Qual o papel das grandes vinícolas de Bento Gonçalves em relação aos 207 safristas da uva encontrados em situação análoga à escravidão em 22 de fevereiro? Quantos trabalhavam para cada uma delas? A reportagem consultou o Ministério do Trabalho e as assessorias das próprias fabricantes de vinho e constatou: mais da metade dos trabalhadores localizados em condições degradantes num alojamento da Serra (em sua maioria, baianos) foi empregada para colher ou descarregar frutas a serviço das três empresas do setor.
Dos homens resgatados pela força-tarefa de policiais e fiscais do trabalho, 109 atuavam na colheita para as vinícolas Aurora, Garibaldi e Salton, que estão entre as maiores produtoras da Serra. As outras 98 pessoas que pernoitavam na pousada insalubre colhiam para 23 produtores rurais independentes.
Os 207 safristas, quando ouvidos por fiscais do trabalho e policiais, relataram que não receberam o salário prometido e que estavam submetidos a uma rotina de comida rançosa, banho frio, jornadas de trabalho de até 12 horas diárias e endividamento constante para comprar materiais de higiene e alimentos, que eles mesmos tinham de adquirir num mercado indicado pela própria empresa, a preços exorbitantes, porque não lhes foi fornecido nem água para tomar na lavoura.
Asseguram ainda terem sido agredidos ao reclamarem das condições de trabalho. Os trabalhadores contaram que eram impedidos de deixar o trabalho em virtude dessas dívidas. E que suas famílias que ficaram na Bahia também eram alvo de ameaças.
Os 207 eram contratados da empresa Fênix Serviços Administrativos e Apoio à Gestão de Saúde Ltda, gerenciada também por um baiano, Pedro Santana, que se especializou em fornecer mão-de-obra para empresas da serra gaúcha. A pousada pertence a um empresário de Bento Gonçalves, Fábio Daros. Os dois são investigados pela Polícia Federal por, supostamente, manter pessoas em situação semelhante à escravidão.

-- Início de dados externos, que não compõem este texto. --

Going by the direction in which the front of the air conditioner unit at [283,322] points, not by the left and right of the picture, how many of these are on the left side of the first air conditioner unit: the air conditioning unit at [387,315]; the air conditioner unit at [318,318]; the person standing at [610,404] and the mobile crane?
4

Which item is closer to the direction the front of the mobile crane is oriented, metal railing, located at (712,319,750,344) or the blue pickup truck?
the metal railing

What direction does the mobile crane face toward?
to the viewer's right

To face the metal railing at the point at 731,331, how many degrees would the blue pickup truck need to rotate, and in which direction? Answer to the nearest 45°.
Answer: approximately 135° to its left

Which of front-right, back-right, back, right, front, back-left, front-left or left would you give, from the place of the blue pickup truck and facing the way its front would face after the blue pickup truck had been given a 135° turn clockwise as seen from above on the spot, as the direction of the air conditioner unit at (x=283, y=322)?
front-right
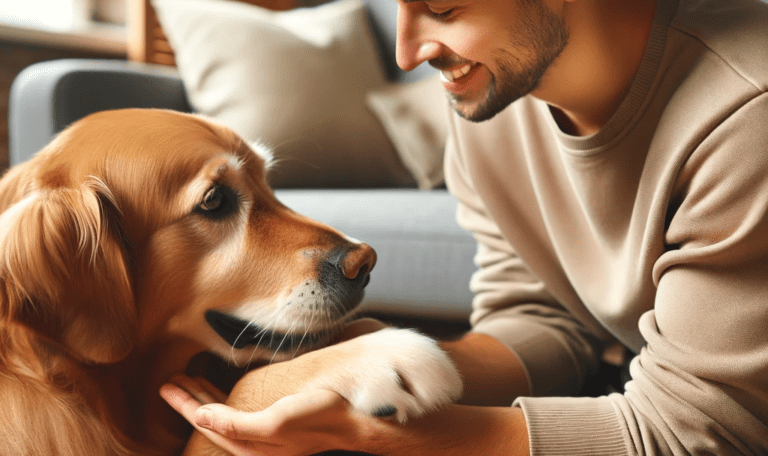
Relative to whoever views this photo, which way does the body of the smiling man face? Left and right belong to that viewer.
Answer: facing the viewer and to the left of the viewer

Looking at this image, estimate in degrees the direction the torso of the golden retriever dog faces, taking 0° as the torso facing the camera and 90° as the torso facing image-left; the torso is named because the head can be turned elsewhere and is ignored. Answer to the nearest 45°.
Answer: approximately 270°

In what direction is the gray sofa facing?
toward the camera

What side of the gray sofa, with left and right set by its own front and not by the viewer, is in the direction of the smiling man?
front

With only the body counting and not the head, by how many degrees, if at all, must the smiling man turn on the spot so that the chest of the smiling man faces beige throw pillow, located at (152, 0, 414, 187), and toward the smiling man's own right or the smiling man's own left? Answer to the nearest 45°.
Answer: approximately 90° to the smiling man's own right

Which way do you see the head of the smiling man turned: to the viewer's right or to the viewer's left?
to the viewer's left

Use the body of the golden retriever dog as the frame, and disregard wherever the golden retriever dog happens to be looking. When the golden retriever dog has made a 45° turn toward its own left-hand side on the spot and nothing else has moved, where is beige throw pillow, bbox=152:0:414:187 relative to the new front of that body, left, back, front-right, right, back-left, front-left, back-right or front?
front-left

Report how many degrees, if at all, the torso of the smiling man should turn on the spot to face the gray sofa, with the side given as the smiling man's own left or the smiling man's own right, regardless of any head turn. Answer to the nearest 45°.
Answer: approximately 90° to the smiling man's own right

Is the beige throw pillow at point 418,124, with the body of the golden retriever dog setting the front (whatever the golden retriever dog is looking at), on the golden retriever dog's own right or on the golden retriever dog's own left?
on the golden retriever dog's own left

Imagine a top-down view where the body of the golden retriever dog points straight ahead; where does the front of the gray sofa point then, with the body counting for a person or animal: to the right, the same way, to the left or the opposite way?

Já as vinícolas podem responder, solidariamente, por infrações trabalhistas e, possivelmente, a pedidos de indenização formulados por advogados dos safristas, conforme autoridades consultadas pela reportagem. No âmbito criminal a possibilidade de indiciamento é pequena, porque os depoimentos mencionam especificamente problemas relativos aos contratos da terceirizada (Fênix) e da pousada. E os contratos trabalhistas eram com essa empresa, não com as fabricantes de vinho.
As três vinícolas negam com veemência que soubessem das más condições da pousada e da situação de endividamento dos trabalhadores. Em nota, a Garibaldi afirma que tinha contrato para apenas 15 trabalhadores. A Salton, também em nota, diz que contratou 14. A Aurora admite ter contratado 80 safristas, por intermédio da Fênix, mas para descarregar caminhões, não colher frutas.
Contrapontos
O que diz a vinícola Cooperativa Garibaldi:
A empresa afirma repudiar qualquer prática que afronte a dignidade humana e se solidariza com os 15 trabalhadores que atuaram para a vinícola. Promete também, entre outras providências, aprimorar a política de serviços terceirizados, aperfeiçoar a seleção de prestadores de serviço e implantar auditorias sistêmicas nesses prestadores.
O que diz a Salton:
A empresa, que tem 112 anos, informa que tomou uma série de providências, entre elas:
- Revisão de todos os processos de seleção e contratação de fornecedores, implantação de critérios mais rigorosos e que coíbam qualquer tipo de violação aos dispositivos legais, incluindo direitos humanos e trabalhistas.
- Estruturação de um cronograma para a realização de auditoria sobre práticas trabalhistas junto aos fornecedores e prestadores de serviços de forma recorrente e sistematizada.
- Contratação de auditoria independente externa para certificar as práticas de responsabilidade social.
- Ampliação e divulgação de canais de denúncia e ampla disseminação de códigos de conduta e ética em nossa cadeia produtiva.
O que diz a Cooperativa Vinícola Aurora:
"No início do século passado, algumas famílias italianas cruzaram o Atlântico à procura de dias melhores. Nas malas, poucas peças de roupa, uma ou outra foto desbotada, muita coragem e um sonho: refazer a vida em um país estranho. A Vinícola Aurora nasceu desse sonho. Desse sonho e de muito trabalho", diz a vinícola em nota, na qual pede desculpas aos trabalhadores vitimados pela situação e diz que tem o compromisso de não repetir erros. E promete implementar mudanças na relação com os parceiros.
O que diz a Fênix:
Em sucessivas entrevistas, os advogados da empresa negam qualquer situação de trabalho análogo à escravidão. E garantem que a empresa cumpre à risca a legislação trabalhista.